The harder situation is when resistance becomes collective. Several people validate each other's grievances and start working around you rather than with you. They may quietly undermine decisions after they have been made. Often, by the time this is visible, it has already shaped how the team functions. When you see this, address it: start with individuals, then talk with the group if needed. Be direct about what you observe and what you expect. If you have contributed, name it. Accountability in both directions is not a weakness. It makes the direct conversation credible.

What Actually Helps

The good news is that none of this requires you to become a different person or abandon the relationships you have built. Instead, it requires clarity, consistency, and a willingness to have uncomfortable conversations early.

  • Early in the transition, have a straightforward conversation with your team about what has shifted. Not a speech, not a performance. Something honest and simple: the role is different now, and you want to be clear about how you will work together going forward. This is not about asserting dominance. It is about removing ambiguity before it starts doing damage.

  •  You have an advantage most new managers lack: real knowledge of your team members’ thinking, motivations, and struggles. Use it to support and challenge them, and to have direct conversations. Don’t use it to avoid difficult ones.

  •  Closeness is no reason to lower the bar. If anything, people who know you well can handle more directness, not less. Vague feedback does not protect the relationship. It leaves people without the information they need to do their jobs well.

  • Be warm and clear. You can care about someone and still address what is not working—these are not opposites. When managers handle this transition well, they separate behavior from the person and stay consistent regardless of history.

The Transition Is Already Leadership

Managing former peers is uncomfortable. Managing a close friend is harder. There is no version of this transition that feels entirely smooth, and anyone who tells you otherwise has probably not done it yet.

The discomfort is not a sign that something is wrong. It means something real is being asked of you. Leading people who knew you before you had the title is a challenge. They will test boundaries, often without meaning to. They will take cues from your actions in the first few weeks and months.

The rapport you built before the promotion is not lost. However, you must be proactive in renegotiating that relationship.

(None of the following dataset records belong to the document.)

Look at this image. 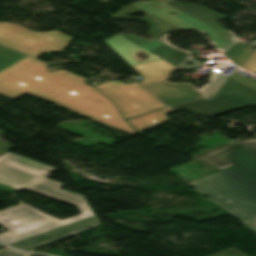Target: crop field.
<instances>
[{
  "label": "crop field",
  "instance_id": "obj_19",
  "mask_svg": "<svg viewBox=\"0 0 256 256\" xmlns=\"http://www.w3.org/2000/svg\"><path fill=\"white\" fill-rule=\"evenodd\" d=\"M0 256H30L28 254H22V253H18L16 251H13L9 248L0 251Z\"/></svg>",
  "mask_w": 256,
  "mask_h": 256
},
{
  "label": "crop field",
  "instance_id": "obj_3",
  "mask_svg": "<svg viewBox=\"0 0 256 256\" xmlns=\"http://www.w3.org/2000/svg\"><path fill=\"white\" fill-rule=\"evenodd\" d=\"M61 186L62 183L45 177L26 189L72 203L81 214L61 221L26 204L5 210L0 212V224L9 231L0 234V240L14 243L94 216L84 196L62 190Z\"/></svg>",
  "mask_w": 256,
  "mask_h": 256
},
{
  "label": "crop field",
  "instance_id": "obj_20",
  "mask_svg": "<svg viewBox=\"0 0 256 256\" xmlns=\"http://www.w3.org/2000/svg\"><path fill=\"white\" fill-rule=\"evenodd\" d=\"M248 226H250L252 229H254L256 231V222L248 224Z\"/></svg>",
  "mask_w": 256,
  "mask_h": 256
},
{
  "label": "crop field",
  "instance_id": "obj_21",
  "mask_svg": "<svg viewBox=\"0 0 256 256\" xmlns=\"http://www.w3.org/2000/svg\"><path fill=\"white\" fill-rule=\"evenodd\" d=\"M2 247H4V245H2V244L0 243V248H2Z\"/></svg>",
  "mask_w": 256,
  "mask_h": 256
},
{
  "label": "crop field",
  "instance_id": "obj_7",
  "mask_svg": "<svg viewBox=\"0 0 256 256\" xmlns=\"http://www.w3.org/2000/svg\"><path fill=\"white\" fill-rule=\"evenodd\" d=\"M244 106H256V91L229 80L215 97L171 108L173 110L188 109L194 114L214 116Z\"/></svg>",
  "mask_w": 256,
  "mask_h": 256
},
{
  "label": "crop field",
  "instance_id": "obj_10",
  "mask_svg": "<svg viewBox=\"0 0 256 256\" xmlns=\"http://www.w3.org/2000/svg\"><path fill=\"white\" fill-rule=\"evenodd\" d=\"M168 5L186 13L191 16H194L198 19H201L208 23V25L213 28L215 31H217L219 34H221L223 37H225L230 42L234 43L240 39L235 37L233 34H231L228 30H226L223 26H221L219 23H217L215 20L221 19L223 17L197 5V4H182L175 1L170 0L168 2Z\"/></svg>",
  "mask_w": 256,
  "mask_h": 256
},
{
  "label": "crop field",
  "instance_id": "obj_12",
  "mask_svg": "<svg viewBox=\"0 0 256 256\" xmlns=\"http://www.w3.org/2000/svg\"><path fill=\"white\" fill-rule=\"evenodd\" d=\"M169 111L172 110L163 108L156 112L133 118L128 120V122L140 133L155 127L162 126L163 122L168 120L164 114Z\"/></svg>",
  "mask_w": 256,
  "mask_h": 256
},
{
  "label": "crop field",
  "instance_id": "obj_15",
  "mask_svg": "<svg viewBox=\"0 0 256 256\" xmlns=\"http://www.w3.org/2000/svg\"><path fill=\"white\" fill-rule=\"evenodd\" d=\"M57 238H59V237L49 233V234L40 235V236L31 238V239H28V240H24V241H21V242L12 244V245L16 246V247H19V248H22L24 250H27V249L39 246L41 244L53 241Z\"/></svg>",
  "mask_w": 256,
  "mask_h": 256
},
{
  "label": "crop field",
  "instance_id": "obj_18",
  "mask_svg": "<svg viewBox=\"0 0 256 256\" xmlns=\"http://www.w3.org/2000/svg\"><path fill=\"white\" fill-rule=\"evenodd\" d=\"M213 256H245L244 254L238 252L237 250L231 248L229 250H226L224 252L218 253Z\"/></svg>",
  "mask_w": 256,
  "mask_h": 256
},
{
  "label": "crop field",
  "instance_id": "obj_17",
  "mask_svg": "<svg viewBox=\"0 0 256 256\" xmlns=\"http://www.w3.org/2000/svg\"><path fill=\"white\" fill-rule=\"evenodd\" d=\"M4 133L0 132V137L3 135ZM15 146H12L11 144L3 141L0 139V155L8 152L9 150H11L12 148H14Z\"/></svg>",
  "mask_w": 256,
  "mask_h": 256
},
{
  "label": "crop field",
  "instance_id": "obj_11",
  "mask_svg": "<svg viewBox=\"0 0 256 256\" xmlns=\"http://www.w3.org/2000/svg\"><path fill=\"white\" fill-rule=\"evenodd\" d=\"M226 55L243 68L256 72V50L250 45L238 42Z\"/></svg>",
  "mask_w": 256,
  "mask_h": 256
},
{
  "label": "crop field",
  "instance_id": "obj_8",
  "mask_svg": "<svg viewBox=\"0 0 256 256\" xmlns=\"http://www.w3.org/2000/svg\"><path fill=\"white\" fill-rule=\"evenodd\" d=\"M95 88L115 102L126 119L164 107L134 83L126 85L113 80L97 85Z\"/></svg>",
  "mask_w": 256,
  "mask_h": 256
},
{
  "label": "crop field",
  "instance_id": "obj_5",
  "mask_svg": "<svg viewBox=\"0 0 256 256\" xmlns=\"http://www.w3.org/2000/svg\"><path fill=\"white\" fill-rule=\"evenodd\" d=\"M71 39L58 31L32 32L13 23H0V44L35 58L43 52L64 50Z\"/></svg>",
  "mask_w": 256,
  "mask_h": 256
},
{
  "label": "crop field",
  "instance_id": "obj_13",
  "mask_svg": "<svg viewBox=\"0 0 256 256\" xmlns=\"http://www.w3.org/2000/svg\"><path fill=\"white\" fill-rule=\"evenodd\" d=\"M29 56L0 45V72Z\"/></svg>",
  "mask_w": 256,
  "mask_h": 256
},
{
  "label": "crop field",
  "instance_id": "obj_1",
  "mask_svg": "<svg viewBox=\"0 0 256 256\" xmlns=\"http://www.w3.org/2000/svg\"><path fill=\"white\" fill-rule=\"evenodd\" d=\"M166 1L138 2L111 16L115 19H136L149 23L151 25L149 35L153 36L152 41H146L133 34H118L106 40V43L144 77V80L138 84L168 106L215 95L227 79L213 72L211 83L201 89L200 92L190 84H167L164 82L175 69L184 68L189 70L202 66L201 63L189 58L192 53L178 49L167 42L166 36L170 31L196 29L210 33L215 46L222 53L230 45L209 29L205 23L165 5ZM156 6H162V8L158 9ZM140 10L147 12V17H126ZM173 12L178 14L170 16L169 14ZM155 20L159 22L156 23ZM139 51H145L149 58L139 62L135 55ZM148 61L152 63H148ZM186 61L194 64L185 66L184 62Z\"/></svg>",
  "mask_w": 256,
  "mask_h": 256
},
{
  "label": "crop field",
  "instance_id": "obj_4",
  "mask_svg": "<svg viewBox=\"0 0 256 256\" xmlns=\"http://www.w3.org/2000/svg\"><path fill=\"white\" fill-rule=\"evenodd\" d=\"M243 224L256 221V181L235 167L187 183Z\"/></svg>",
  "mask_w": 256,
  "mask_h": 256
},
{
  "label": "crop field",
  "instance_id": "obj_14",
  "mask_svg": "<svg viewBox=\"0 0 256 256\" xmlns=\"http://www.w3.org/2000/svg\"><path fill=\"white\" fill-rule=\"evenodd\" d=\"M96 226H100V223L98 222L96 217H93L89 220L78 222L76 224H73L71 226H68L66 228H63L61 230H58V231H55V232H52V233L62 237V236H66V235H69V234H72V233H76V232H79V231L90 229V228H93V227H96Z\"/></svg>",
  "mask_w": 256,
  "mask_h": 256
},
{
  "label": "crop field",
  "instance_id": "obj_2",
  "mask_svg": "<svg viewBox=\"0 0 256 256\" xmlns=\"http://www.w3.org/2000/svg\"><path fill=\"white\" fill-rule=\"evenodd\" d=\"M83 80L61 69L53 73L46 69L45 62L30 57L0 73V94L15 100L29 93L131 135L136 134L114 104Z\"/></svg>",
  "mask_w": 256,
  "mask_h": 256
},
{
  "label": "crop field",
  "instance_id": "obj_6",
  "mask_svg": "<svg viewBox=\"0 0 256 256\" xmlns=\"http://www.w3.org/2000/svg\"><path fill=\"white\" fill-rule=\"evenodd\" d=\"M192 158L217 171L235 165L256 179V137L233 140Z\"/></svg>",
  "mask_w": 256,
  "mask_h": 256
},
{
  "label": "crop field",
  "instance_id": "obj_16",
  "mask_svg": "<svg viewBox=\"0 0 256 256\" xmlns=\"http://www.w3.org/2000/svg\"><path fill=\"white\" fill-rule=\"evenodd\" d=\"M231 79H233V80H235L237 82H240V83H242V84H244V85H246V86L256 90V83H254V82H252V81H250L248 79H245V78H243V77H241V76H239L237 74L233 75V77Z\"/></svg>",
  "mask_w": 256,
  "mask_h": 256
},
{
  "label": "crop field",
  "instance_id": "obj_9",
  "mask_svg": "<svg viewBox=\"0 0 256 256\" xmlns=\"http://www.w3.org/2000/svg\"><path fill=\"white\" fill-rule=\"evenodd\" d=\"M56 169L8 152L0 157V183L20 190Z\"/></svg>",
  "mask_w": 256,
  "mask_h": 256
}]
</instances>
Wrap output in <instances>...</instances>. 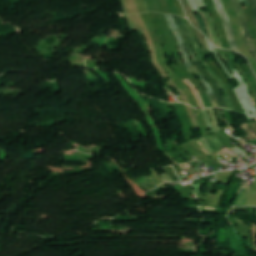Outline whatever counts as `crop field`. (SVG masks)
Wrapping results in <instances>:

Remember, this work is your responsibility as the new leader.

Two questions worth sitting with: what conversation have you been postponing because it feels too risky, and what is that silence already costing you ? And separately: where are you still waiting for permission to lead that you already have the authority to exercise? 

One thing that helps, and that many managers only seek out after something has gone wrong, is having someone outside the situation to think with.  A mentor who has navigated similar terrain can offer perspective that colleagues inside the organisation cannot.  A coach can help you see your own patterns more clearly, including the ones that are working against you without your noticing.  Looking for support is not a sign that the transition is failing.  It is a sign that you are taking the change seriously.